There were small services, such as threshing, thatching, delving, building, and enclosing. A tenant made two perches, or eleven yards, of dyke. A tenant at Darent, near Rochester, in the thirteenth century, did two perches of enclosure around the court, and seven perches of Racheie around the lord's corn. Then there was the service of enclosing the hall-garth or courtyard. The tenants are still obliged to keep up a stone wall round the site of the manor-house at Brotherton, in Norfolk; the mansion itself disappeared long ago. The fencing of a park was in some places distributed among a number of townships, each undertaking to maintain so many rods of paling; this was the custom at Pilton, in Somerset, where there was a deer-park belonging to the Abbot of Glastonbury. The churchyard at Bradley, in Staffordshire, is said to be still enclosed by the parishioners associated in this manner,—that is, each person is bound to finish a certain portion of paling. The tenants also made or maintained the lord's sheepfold. Each hyde at Thorpe in Essex had to make a certain number of rods for the fold out of the lord's wood.
At times, the tenants had to spread composts in the lord's field. They also collected stubble out of the corn-fields, and reeds out of the marsh; reeds and straw were strewn in apartments, and used for thatching or fuel. In many places they were required to gather nuts in the woods for the lord; the nuts were for making oil, and a quarter of nuts answered to a gallon of oil. Nutting was rather a pastime, or holiday task, than a service. The nutting expeditions at Wickham, in Essex, were to be made on three feast days, which are not named, but Holyrood Day, the 14th of September, may have been one of them:
"This day, they say, is called Holy-Rood Day,
And all the youth are now a nutting gone."

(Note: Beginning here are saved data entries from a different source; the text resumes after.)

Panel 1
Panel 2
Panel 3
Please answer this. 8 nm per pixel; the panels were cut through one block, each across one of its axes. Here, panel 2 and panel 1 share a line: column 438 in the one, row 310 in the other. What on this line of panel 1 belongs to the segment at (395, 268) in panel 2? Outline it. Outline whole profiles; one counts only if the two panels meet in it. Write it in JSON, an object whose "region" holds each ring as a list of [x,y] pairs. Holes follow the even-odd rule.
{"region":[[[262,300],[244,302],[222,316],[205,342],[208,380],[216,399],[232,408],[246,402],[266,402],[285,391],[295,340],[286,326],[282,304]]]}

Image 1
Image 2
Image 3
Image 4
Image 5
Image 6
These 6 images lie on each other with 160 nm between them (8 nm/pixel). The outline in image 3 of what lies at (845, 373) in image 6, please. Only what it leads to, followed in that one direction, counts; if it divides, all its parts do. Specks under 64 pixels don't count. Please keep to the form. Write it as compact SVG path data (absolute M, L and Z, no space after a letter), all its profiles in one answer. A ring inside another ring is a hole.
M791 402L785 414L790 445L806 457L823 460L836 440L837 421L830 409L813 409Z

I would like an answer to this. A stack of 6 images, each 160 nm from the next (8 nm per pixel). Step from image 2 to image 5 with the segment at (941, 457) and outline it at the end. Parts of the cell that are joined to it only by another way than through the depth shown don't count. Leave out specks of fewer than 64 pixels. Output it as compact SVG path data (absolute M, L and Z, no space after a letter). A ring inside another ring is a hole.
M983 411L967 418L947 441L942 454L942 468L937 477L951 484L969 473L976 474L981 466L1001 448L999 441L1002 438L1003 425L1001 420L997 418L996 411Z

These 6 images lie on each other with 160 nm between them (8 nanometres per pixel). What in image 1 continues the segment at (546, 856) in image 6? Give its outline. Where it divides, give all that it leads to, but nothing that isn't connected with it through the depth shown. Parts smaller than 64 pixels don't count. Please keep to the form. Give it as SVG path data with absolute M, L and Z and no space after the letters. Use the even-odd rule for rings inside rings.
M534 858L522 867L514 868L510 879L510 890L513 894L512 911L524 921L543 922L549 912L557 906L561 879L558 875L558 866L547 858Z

Grim, the Collier of Croydon.
To make malt for the lord was usually the chief service of the poorer tenants in the immediate neighbourhood of a monastery, as at Darent and other places near Rochester, and at Battle; tenants at a distance, instead of making malt, in some places paid a tax called malt-silver. The cottagers carried their lord's malt to the flour mill to be crushed, for they were not allowed to keep hand-mills or mortars, which might be used in grinding corn. The malt might be dried at home, for kilns were common in old houses; but in some manors the lord had a public kiln, which the tenants were bound to make use of.